When it comes to reporting on Spotify and the company’s strained relationship with songwriters and publishers, it’s beginning to sound like a broken … system. But a possible fix is in.

Just two days before New Year’s Eve, the music publishing company Wixen, which manages the compositions of a wide cross section of artists from Neil Young to Rage Against The Machine, filed a lawsuit against Spotify over its failure to properly license those works before making them available to stream.

The new lawsuit is not the first (or the second or the third) brought against the world’s most popular streaming service over compositions, which are legally discrete from recordings and require a separate license (a “mechanical”). In fact, Wixen’s action is directly related to a $43 million settlement that Spotify struck six months ago over a largely identical suit against it that it hoped would sunset further court battles.

“Unfortunately, the Ferrick settlement,” reads Wixen’s complaint, referring to that agreement last year, “is still grossly insufficient to compensate songwriters and publishers for Spotify’s actions, as well as procedurally unjust.” It seeks a “total statutory award of at least $1.6 billion.” That language closely mirrors that of another legal action, brought against Spotify one month after the Ferrick settlement was announced.
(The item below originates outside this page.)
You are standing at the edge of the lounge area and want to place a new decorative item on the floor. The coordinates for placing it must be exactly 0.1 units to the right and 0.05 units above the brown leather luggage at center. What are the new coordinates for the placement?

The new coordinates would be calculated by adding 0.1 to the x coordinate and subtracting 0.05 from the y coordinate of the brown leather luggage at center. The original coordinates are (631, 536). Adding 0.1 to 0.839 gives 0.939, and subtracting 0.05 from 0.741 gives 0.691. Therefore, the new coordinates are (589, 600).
The timing of the suit is inauspicious for Spotify — Wednesday it reportedly filedpapers with the SEC for an initial listing on the New York Stock Exchange some time in the first half of this year.

While the reason for the suit isn’t new, the reason for its as-late-in-the-year-as-you-can-get filing is. If that settlement didn’t quite protect Spotify against lawsuits like Wixen’s (songwriters and publishers can opt out of the Ferrick deal) then a new piece of legislation will — and it’s the reason the company is going after Spotify now.

On Dec. 21, 2017, Republican Rep. Doug Collins of Georgia introduced that new piece of bipartisan legislation, which makes sweeping changes to the labyrinthine licensing system for compositions that has left many songwriters in the lurch and tech companies on the hook. It would also prevent lawsuits like Wixen’s from being filed.

“It’s the Music Modernization Act, and the Jan. 1 deadline it imposes forced our clients’ hands,” Daniel Schacht of Donahue Fitzgerald LLP, the firm handling Wixen’s case, tells NPR of the Dec. 29 filing.

“We’ve been working on this now for a little over 4 1/2 years,” Collins said in an interview with NPR conducted on Dec. 20. “We’re trying to provide a way so that [digital services] can provide the music they want to, have a safe haven where they can match the royalties, where the songwriters can also benefit — that they can get fairly compensated. It’s really is a product of a lot of hard work to reach a consensus. I have to admit, there were times during the journey that I would have — that I’d just throw up my hands and not find the answer.”

The Music Modernization Act establishes, among many other things, what tech companies, songwriters and publishers have needed but failed to create for some time: a central database that identifies which songwriter and/or publisher controls which composition.